**Reading passage**
********************

ETA2024 Oral Presentations Oral Session 2: Thyroid hormone action in the brain (5 abstracts)
1Thyroid Molecular Laboratory. Institute for Medical and Molecular Genetics (Ingemm), La Paz University Hospital Reserach Institute (Idipaz) Autonomous University of Madrid (Uam). Spain.; 2Department of Pathology, Laboratory of Biochemistry. University of Pisa. Italy.; 3Teófilo Hernando Institute for Drug Discovery, Department of Pharmacology, School of Medicine, Uam. Madrid, Spain.; 4Department of Translational Neuroscience, Cajal Institute, Spanish National Research Council, Madrid, Spain.
Gestational hypothyroxinemia (GH) is a common event in human pregnancy generally attributed to iodine deficiency (ID). GH has been associated with the risk of neurodevelopmental defects in the offspring, including autistic traits. However, autistic children are mostly euthyroid, for which the role of thyroid hormones in the phenotype remains under debate.
Aim: To generate a mouse model of maternal hypothyroxinemia using moderate ID (mID) in iodine-recycling defective Dehal 1KO dams, and determine the consequences on thyroid hormone economy, behavior and brain gene expression in the progeny.

********************

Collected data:
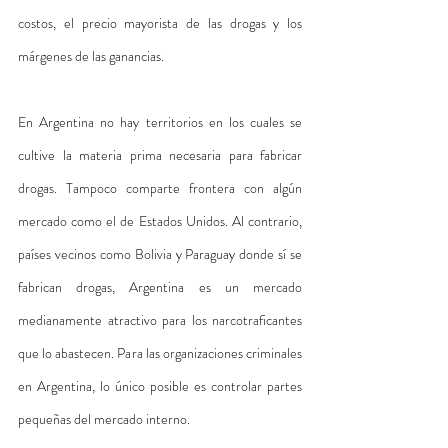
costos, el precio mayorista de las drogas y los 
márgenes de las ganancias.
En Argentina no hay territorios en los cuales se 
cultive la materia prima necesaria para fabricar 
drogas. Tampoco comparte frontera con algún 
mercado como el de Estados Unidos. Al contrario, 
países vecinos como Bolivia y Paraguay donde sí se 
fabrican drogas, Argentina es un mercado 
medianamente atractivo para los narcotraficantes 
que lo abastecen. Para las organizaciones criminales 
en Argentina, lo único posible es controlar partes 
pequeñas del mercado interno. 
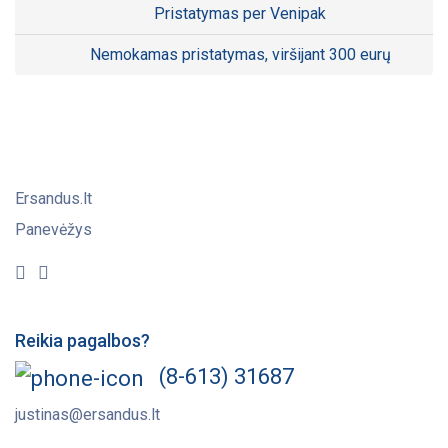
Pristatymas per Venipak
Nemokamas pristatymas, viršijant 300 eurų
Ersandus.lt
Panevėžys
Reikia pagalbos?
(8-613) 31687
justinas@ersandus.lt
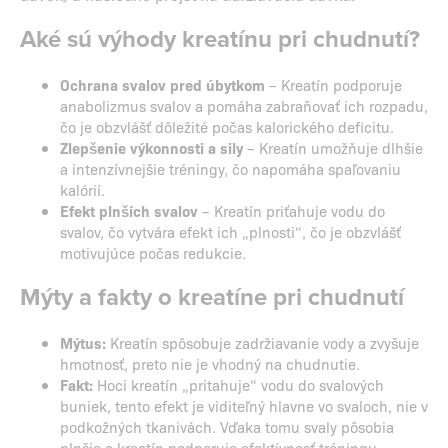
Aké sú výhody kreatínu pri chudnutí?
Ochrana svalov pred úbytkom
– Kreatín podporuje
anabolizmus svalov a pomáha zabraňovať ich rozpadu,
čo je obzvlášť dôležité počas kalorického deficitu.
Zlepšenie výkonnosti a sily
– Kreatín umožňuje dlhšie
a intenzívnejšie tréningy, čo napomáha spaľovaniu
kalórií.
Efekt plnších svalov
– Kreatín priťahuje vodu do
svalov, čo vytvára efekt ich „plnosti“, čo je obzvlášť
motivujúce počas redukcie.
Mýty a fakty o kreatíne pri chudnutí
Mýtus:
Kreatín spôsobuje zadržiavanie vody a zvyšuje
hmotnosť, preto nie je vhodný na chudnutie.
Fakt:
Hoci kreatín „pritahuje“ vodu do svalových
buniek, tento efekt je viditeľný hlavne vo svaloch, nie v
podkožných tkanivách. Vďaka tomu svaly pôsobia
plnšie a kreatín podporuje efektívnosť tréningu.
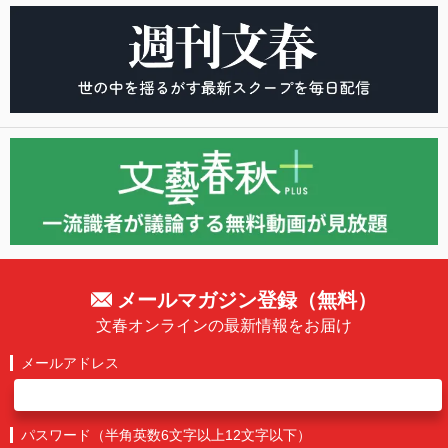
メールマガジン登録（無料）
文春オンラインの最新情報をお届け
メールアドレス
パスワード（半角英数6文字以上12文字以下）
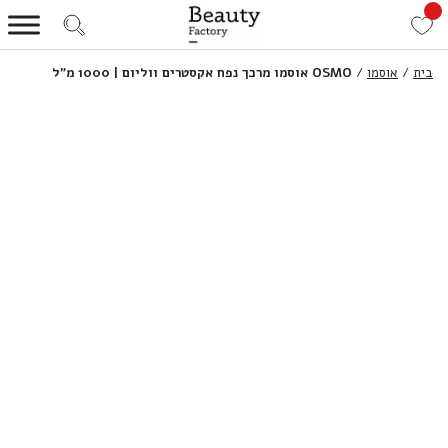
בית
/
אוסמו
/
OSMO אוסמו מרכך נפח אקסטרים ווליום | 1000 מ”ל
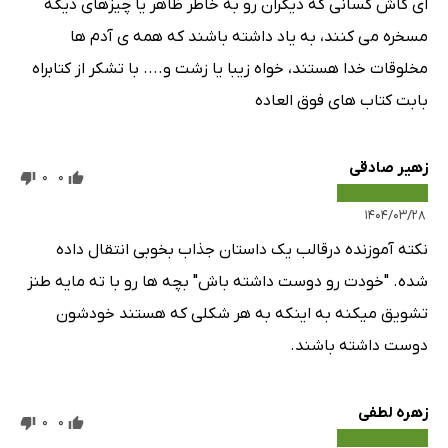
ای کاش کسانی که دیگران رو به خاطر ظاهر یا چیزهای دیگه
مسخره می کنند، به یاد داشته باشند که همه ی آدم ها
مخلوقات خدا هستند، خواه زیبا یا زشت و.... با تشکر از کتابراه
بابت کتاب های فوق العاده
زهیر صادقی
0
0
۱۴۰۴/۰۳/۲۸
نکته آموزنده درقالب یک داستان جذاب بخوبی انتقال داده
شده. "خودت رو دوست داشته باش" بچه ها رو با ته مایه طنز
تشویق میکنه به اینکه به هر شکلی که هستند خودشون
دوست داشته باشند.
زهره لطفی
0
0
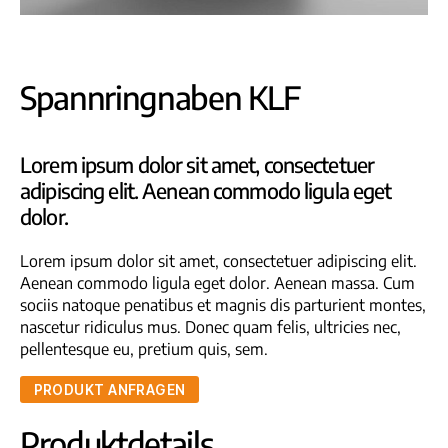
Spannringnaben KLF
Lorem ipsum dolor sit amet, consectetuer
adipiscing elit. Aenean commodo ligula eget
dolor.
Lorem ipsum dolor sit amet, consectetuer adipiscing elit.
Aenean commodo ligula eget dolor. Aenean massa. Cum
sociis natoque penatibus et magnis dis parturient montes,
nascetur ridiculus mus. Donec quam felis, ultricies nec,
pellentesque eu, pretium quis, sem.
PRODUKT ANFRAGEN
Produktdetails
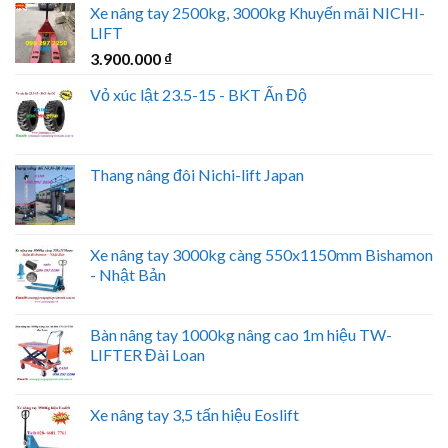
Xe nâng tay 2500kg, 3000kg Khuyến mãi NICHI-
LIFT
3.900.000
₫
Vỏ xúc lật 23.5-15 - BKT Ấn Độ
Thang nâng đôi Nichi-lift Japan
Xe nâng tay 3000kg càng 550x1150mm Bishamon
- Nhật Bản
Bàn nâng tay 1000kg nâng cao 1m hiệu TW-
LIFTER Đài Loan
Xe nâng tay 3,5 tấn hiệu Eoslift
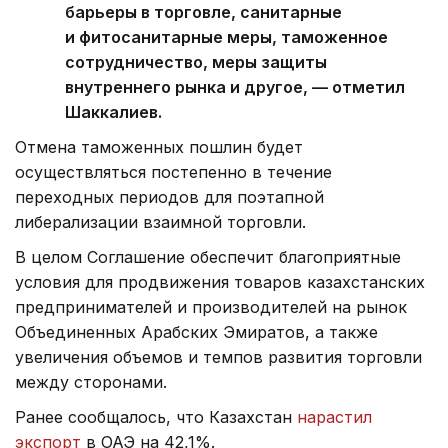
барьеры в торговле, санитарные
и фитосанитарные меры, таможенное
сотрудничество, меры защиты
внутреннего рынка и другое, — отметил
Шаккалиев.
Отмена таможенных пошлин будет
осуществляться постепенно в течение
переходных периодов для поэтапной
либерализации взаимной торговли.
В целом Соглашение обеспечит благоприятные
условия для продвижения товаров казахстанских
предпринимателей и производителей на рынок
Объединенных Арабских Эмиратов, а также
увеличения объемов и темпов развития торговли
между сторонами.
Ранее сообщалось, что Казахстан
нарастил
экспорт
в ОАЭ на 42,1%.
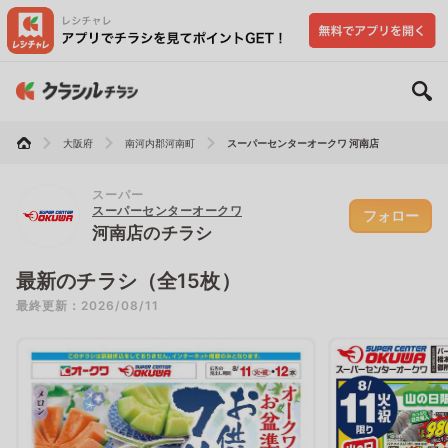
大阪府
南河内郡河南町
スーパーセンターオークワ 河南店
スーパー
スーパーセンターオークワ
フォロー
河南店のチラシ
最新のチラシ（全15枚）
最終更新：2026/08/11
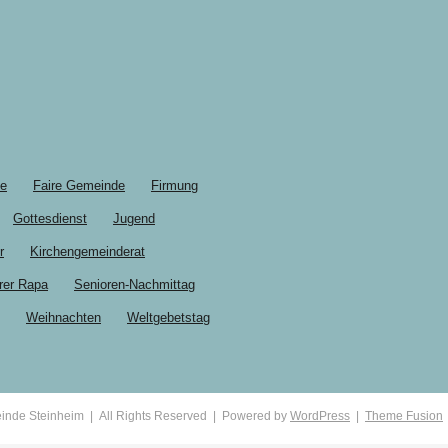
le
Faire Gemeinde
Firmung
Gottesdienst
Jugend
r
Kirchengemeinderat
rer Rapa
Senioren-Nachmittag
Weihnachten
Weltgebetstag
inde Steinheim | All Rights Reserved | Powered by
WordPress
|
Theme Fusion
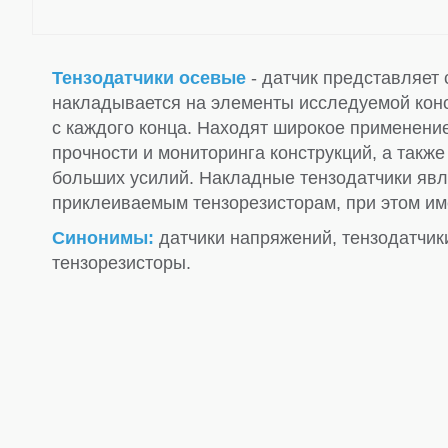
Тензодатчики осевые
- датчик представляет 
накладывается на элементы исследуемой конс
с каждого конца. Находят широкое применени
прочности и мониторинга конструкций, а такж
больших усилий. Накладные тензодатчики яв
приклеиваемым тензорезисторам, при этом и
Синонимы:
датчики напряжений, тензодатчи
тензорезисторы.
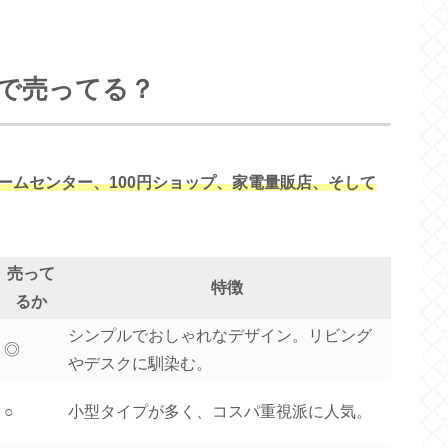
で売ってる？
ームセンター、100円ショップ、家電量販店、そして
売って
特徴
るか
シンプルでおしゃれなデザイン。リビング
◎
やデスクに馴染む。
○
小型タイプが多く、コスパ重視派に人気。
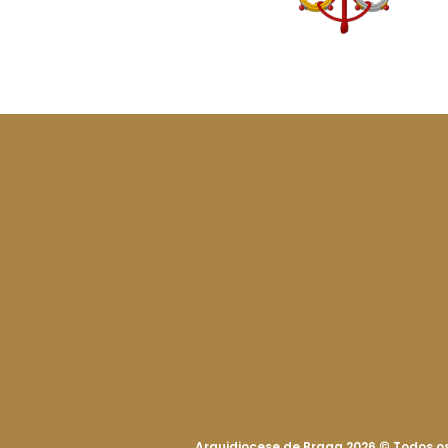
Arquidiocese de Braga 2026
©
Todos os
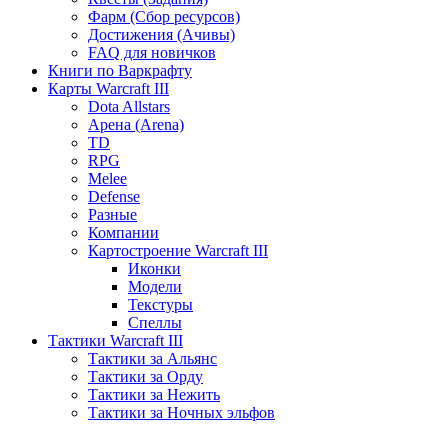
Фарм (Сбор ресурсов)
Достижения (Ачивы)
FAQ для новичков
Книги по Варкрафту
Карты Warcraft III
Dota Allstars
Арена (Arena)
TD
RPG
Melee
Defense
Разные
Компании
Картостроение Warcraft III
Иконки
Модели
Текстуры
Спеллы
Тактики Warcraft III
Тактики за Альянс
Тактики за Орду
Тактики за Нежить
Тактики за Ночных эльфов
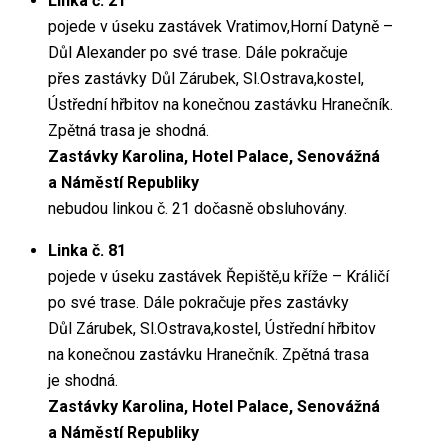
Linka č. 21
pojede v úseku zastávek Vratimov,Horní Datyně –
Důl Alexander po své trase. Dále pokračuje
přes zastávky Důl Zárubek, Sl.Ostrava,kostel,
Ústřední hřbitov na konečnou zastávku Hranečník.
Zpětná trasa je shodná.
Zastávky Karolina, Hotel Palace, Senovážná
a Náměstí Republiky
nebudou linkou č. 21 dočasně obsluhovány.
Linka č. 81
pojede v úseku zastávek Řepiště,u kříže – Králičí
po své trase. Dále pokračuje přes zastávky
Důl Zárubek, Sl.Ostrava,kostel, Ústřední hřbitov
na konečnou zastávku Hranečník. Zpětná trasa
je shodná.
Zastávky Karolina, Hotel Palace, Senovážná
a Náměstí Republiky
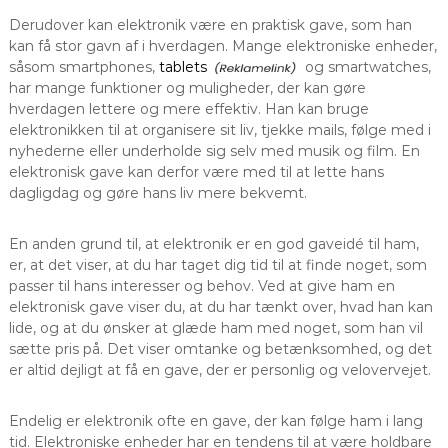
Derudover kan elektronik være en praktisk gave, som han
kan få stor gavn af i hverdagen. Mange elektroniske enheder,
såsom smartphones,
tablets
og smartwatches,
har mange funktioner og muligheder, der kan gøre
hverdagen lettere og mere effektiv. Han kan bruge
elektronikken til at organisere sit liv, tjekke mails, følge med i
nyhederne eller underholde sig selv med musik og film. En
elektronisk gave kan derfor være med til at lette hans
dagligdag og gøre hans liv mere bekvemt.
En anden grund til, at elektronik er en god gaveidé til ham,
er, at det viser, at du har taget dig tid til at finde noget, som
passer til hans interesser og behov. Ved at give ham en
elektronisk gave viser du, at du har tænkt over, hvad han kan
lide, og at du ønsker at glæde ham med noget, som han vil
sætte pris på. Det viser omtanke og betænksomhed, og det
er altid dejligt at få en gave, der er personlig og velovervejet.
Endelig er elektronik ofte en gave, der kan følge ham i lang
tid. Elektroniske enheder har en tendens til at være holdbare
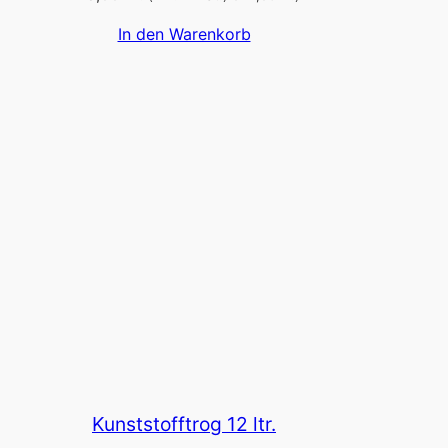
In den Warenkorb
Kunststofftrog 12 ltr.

********************

**Exercise goal**
Answer these questions using the abstract on thyroid hormone action in the brain:
1. What is gestational hypothyroxinemia generally attributed to?
2. Which affiliated institute is named for drug discovery?
3. What kind of dams does the aim say the mouse model will use?

**Solution to the problem**
1. Iodine deficiency.
2. The Teófilo Hernando Institute for Drug Discovery.
3. Iodine-recycling defective Dehal 1KO dams.